Your 3-Step Recruiting Team Makeover

How to Change Your Culture for Passive Talent Success

There’s a reason over 60 percent of recruiting leaders today focus on passive talent. Sourcing passive candidates is the single most effective thing you can do to increase quality of hire and build an all-star organization.

However, many companies are stuck in old recruiting cultures: limiting themselves to candidates that are actively looking and available rather than fostering a culture of proactive head-hunting.

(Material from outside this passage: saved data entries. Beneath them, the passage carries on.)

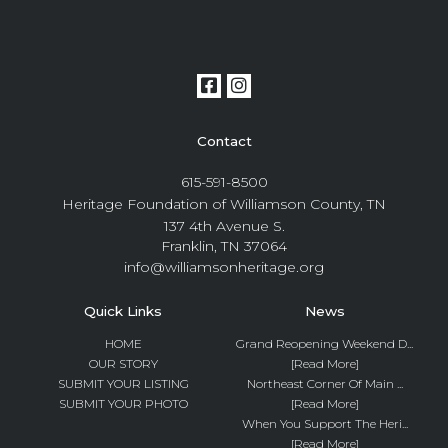
Contact
615-591-8500
Heritage Foundation of Williamson County, TN
137 4th Avenue S.
Franklin, TN 37064
info@williamsonheritage.org
Quick Links
News
HOME
Grand Reopening Weekend D...
OUR STORY
[Read More]
SUBMIT YOUR LISTING
Northeast Corner Of Main ...
SUBMIT YOUR PHOTO
[Read More]
When You Support The Heri...
[Read More]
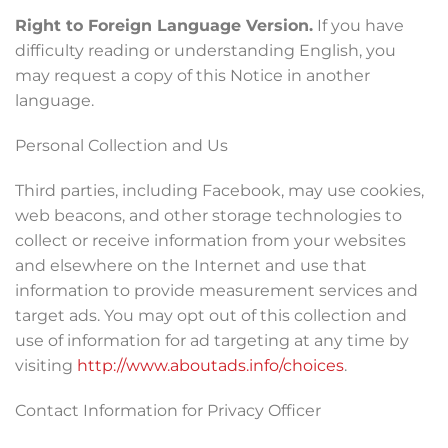
Right to Foreign Language Version.
If you have
difficulty reading or understanding English, you
may request a copy of this Notice in another
language.
Personal Collection and Us
Third parties, including Facebook, may use cookies,
web beacons, and other storage technologies to
collect or receive information from your websites
and elsewhere on the Internet and use that
information to provide measurement services and
target ads. You may opt out of this collection and
use of information for ad targeting at any time by
visiting
http://www.aboutads.info/choices
.
Contact Information for Privacy Officer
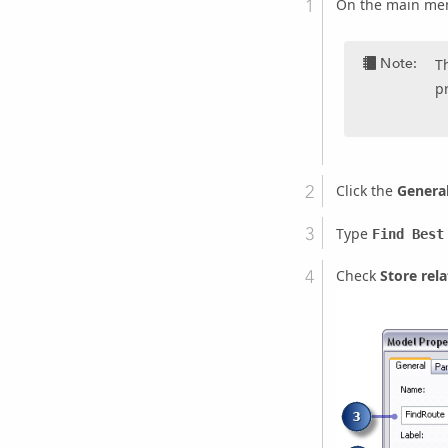
On the main men
Note:
T
p
Click the
Genera
Type
Find Best
Check
Store rel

If your company could use a culture refresh (or dramatic overhaul!) here’s how to make your team, peers, and leaders march to the same passive talent drum. 

1. Build the business case

  • Get your decision makers’ attention with cold, hard facts
    Choose an area you are struggling to find talent for and highlight the problems with posting and praying: for example, “time to hire is x days and increasing” or “we received 130 applicants, only two of whom were qualified”. Share the research showing that 80 percent of working professionals aren’t looking for jobs. Run some basic searches on LinkedIn to size the populations you’re trying to target. 

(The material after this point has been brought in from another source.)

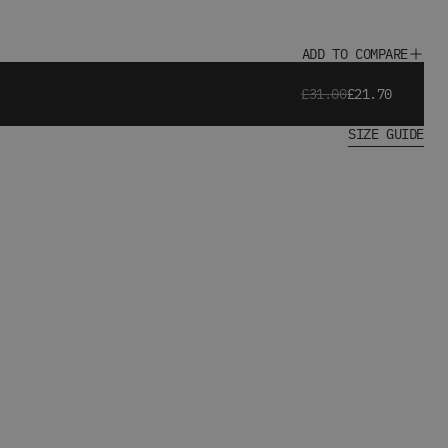
ADD TO COMPARE
£31.00
£21.70
SIZE GUIDE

  • Highlight competitors’ success
    Comb case studies to share which competitors are investing in passive talent recruiting and what they’ve achieved. 

  • Show what you’re (really) spending today
    Tally up all costs – internal and agency - across departments to calculate your annual sourcing spend. Often this cost is absorbed by business units and never aggregated so your leaders may be shocked by the total. Propose reinvesting a portion – even on a trial basis – to prove the ROI of a direct sourcing approach. Make sure you ask for enough time – 3 to 6 months - to be successful. 

  • Take advantage of your size
    If you’re a small or medium-sized business, cut to the chase by zeroing in on the key people in your organization who are unofficial “culture officers” or who carry the most decisionmaking sway. 

2. Invest in your people

  • Focus on one actionable skill to develop each month
    For example: social media skills, engaging candidates, delivering an elevator pitch, crafting an InMail or leveraging data.

  • Carve out time to work on passive candidate recruiting
    Recruiters need to actively network and create long-term relationships with potential candidates. Help them prioritize. Non-referred, inbound candidates who don’t match hiring manager needs can wait. 

  • Use incentives to encourage passive talent recruiting
    Recognize and celebrate winners. If you can, compensate recruiters like sales reps by offering real incentives such as bonuses. 

  • Provide hands-on training
    Some formats you could try: “Polish Your Profile” or “Profiles to Recruit” workshops; InMail best practice lunch sessions; deep dives on different business lines to help recruiters understand recruiting priorities.
     
  • Partner with your hiring managers
    Train hiring managers on passive vs. active talent recruiting and how to talk about your employer brand. Help them polish their profiles and involve them in the sourcing process. Leverage their networks to identify strong potential candidates from their prior lives and get the word out about key openings.

3. Monitor and communicate your progress

  • Praise team triumphs
    Orchestrate early wins to build support. Publicly praise good performance inside and outside your team. 

  • Know your numbers
    Track your team’s success in terms of key business metrics – not just recruiting. Hard cost savings are always popular with executives. 

  • Don’t be shy
    Send regular highlights on passive talent recruiting to business leaders outside of HR to keep it top of mind.